The awarded book was the second in the trilogy that started with The Fifth Season, which was New York Times Notable Book of 2015 and won Jemisin the Hugo Award for Best Novel in 2016.

Book awarded Hugo Award written by N. K. Jemisin.

The fantasy novel tells a story about the life on a planet where the inhabitants would undergo a "Fifth Season" of catastrophic climate change every a few centuries. The third book of the trilogy is due to be published later this month.

Jemisin was among a dozen winners of other categories of Hugo Awards on Friday. Ada Palmer was awarded the Best New Writer, Seanan McGuire's Every Heart a Doorway was the Best Novella, The Tomato Thief by Ursula Vernon was the Best Novelette, and Seasons of Glass and Iron by Amal El-Mohtar the Best Short Story.

The Expanse: "Leviathan Wakes," written by Mark Fergus and Hawk Ostby, was awarded the Best Dramatic Presentation Short Form.
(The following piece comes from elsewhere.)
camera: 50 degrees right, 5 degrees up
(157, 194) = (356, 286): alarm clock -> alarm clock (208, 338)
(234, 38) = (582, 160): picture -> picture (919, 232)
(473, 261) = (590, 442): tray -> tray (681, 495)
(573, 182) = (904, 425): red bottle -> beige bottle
It won over the best seller Game of Thrones, a series that had two books in the six-finalist shortlist.

Nora K. Jemisin and her book The Fifth Season.

A total of 3,319 voters made their selection from the final ballot, the third-highest number in the history of the award.

First presented in 1953, the Hugo Award is considered the highest honor for sci-fi works along with the Nebula Awards. It has been confirmed by the Guinness Book of Records to be the oldest sci-fi award in the world.